Actually, I’ll use the median of 5 repeats which is even more robust:

```
function run(repeats = 5)
@assert repeats > 1
times = zeros(Float64, repeats)
seed = 12345
for W in [5_000, 10_000, 20_000, 40_000, 80_000]
for repeat in 1 : repeats
spec = make_random_data(W, seed += 1)
times[repeat] = @elapsed opt_value(spec[1], spec[2])
end
sort!(times)
println(W, ", ", times[(repeats + 1) ÷ 2])
end
end
```

For the promised language shootout, I’ve implemented this same algorithm in three other languages: Python, Java, and C++. I event went as far as make sure that all “ports” used similar array data types and even the exact same random number generator for building the exact same random problem instances. To maintain consistency with statically typed languages (Java, C++), I ensure that value types used by the dynamic versions are 64-bit integers as much as possible – this required some minor contortions in Python.

Here’s the C++ version of `opt_value()`

(you can get all four language versions from this github repo, there is a single source file per language that’s trivial to compile and run):

```
int64_t
opt_value (int64_t const W, std::vector<item> const & items)
{
auto const n = items.size ();
std::unique_ptr<int64_t []> const v_data { std::make_unique<int64_t []> (W) }; // "zeros"
std::unique_ptr<int64_t []> const v_prev_data { std::make_unique<int64_t []> (W) }; // "zeros"
int64_t * V { v_data.get () };
int64_t * V_prev { v_prev_data.get () };
for (int64_t w = items[0].weight; w <= W; ++ w)
V[w - 1] = items[0].value;
for (std::size_t j = 1; j < n; ++ j)
{
std::swap (V, V_prev);
item const & item { items [j] };
for (int64_t w = 1; w <= W; ++ w)
{
auto const V_without_item_j = V_prev[w - 1];
auto const V_allow_item_j = (w < item.weight
? V_without_item_j
: (item.value + (w != item.weight ? V_prev[w - 1 - item.weight] : 0)));
V[w - 1] = std::max(V_allow_item_j, V_without_item_j);
}
}
return V[W - 1];
}
```

I’ve tried to keep the implementation consistent and idiomatic within each language. (It helps that my algorithm is basically a couple of nested loops without memory allocation, some arithmetic, and not much else.) All these implementations could in principle be tuned further using language-specific techniques, but that’s not my goal here.

Here is a snippet of calculation latency data for \(W=80000\), captured on the exact same CPU:

lang | W | time (sec) |
---|---|---|

julia | 80000 | 0.1135 |

python | 80000 | 28.2094 |

java | 80000 | 0.0781 |

c++ | 80000 | 0.0710 |

Hmm. Perhaps you begin to suspect that Python is not going to win this. Here is a log-log plot of all data, for all \(W\)’s:

Julia is about 50% slower than either Java or C++. But it is Python that is the real laggard in the group: slower by **more than 100x** across the entire range of tested problem sizes. Ouch!

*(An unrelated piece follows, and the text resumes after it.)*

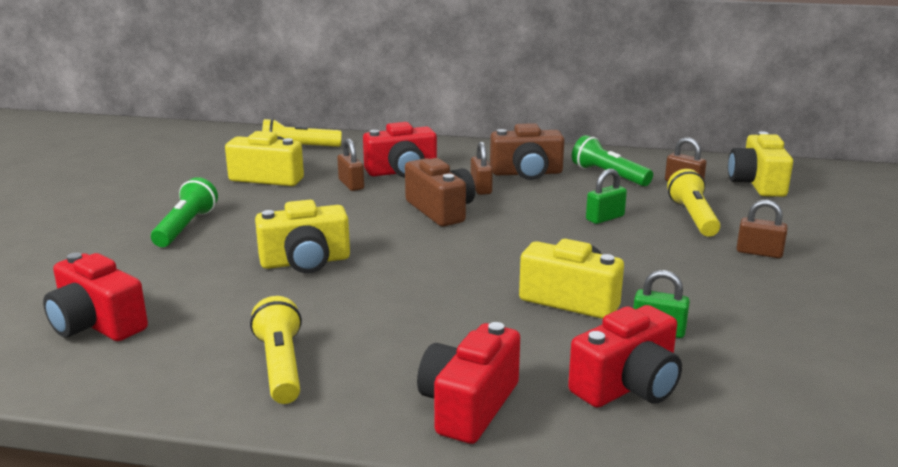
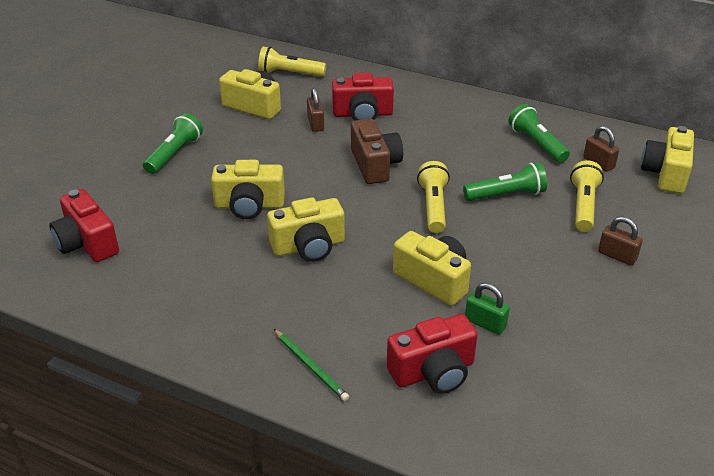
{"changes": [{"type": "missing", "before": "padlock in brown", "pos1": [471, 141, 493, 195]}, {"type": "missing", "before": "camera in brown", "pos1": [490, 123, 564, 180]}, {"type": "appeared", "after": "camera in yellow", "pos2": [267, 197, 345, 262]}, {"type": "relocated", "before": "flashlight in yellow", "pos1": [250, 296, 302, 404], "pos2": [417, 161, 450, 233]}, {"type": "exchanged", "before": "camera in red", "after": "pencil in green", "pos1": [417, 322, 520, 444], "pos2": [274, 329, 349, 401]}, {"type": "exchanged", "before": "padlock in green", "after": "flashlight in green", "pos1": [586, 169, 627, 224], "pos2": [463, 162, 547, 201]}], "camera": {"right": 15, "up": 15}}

Going back to the matrix version of the algorithm, you can see how the matrix is accessed predictably over \(j\) columns but somewhat randomly (in a data-depedent fashion) over \(w\) rows. There doesn’t seem to be a way to express the algorithm in linear algebra operations. This difficulty is retained in the optimized two-column-buffer version. The algorithm is short and simple but there just doesn’t seem to be a way to vectorize it so that it would be fast, say, in numpy. Massive underperformance of the Python version is the cost I pay for slow *interpretation* of Python bytecode.

As for Julia, so far so good. I might just get used to the “no need to vectorize code to make it fast” lifestyle.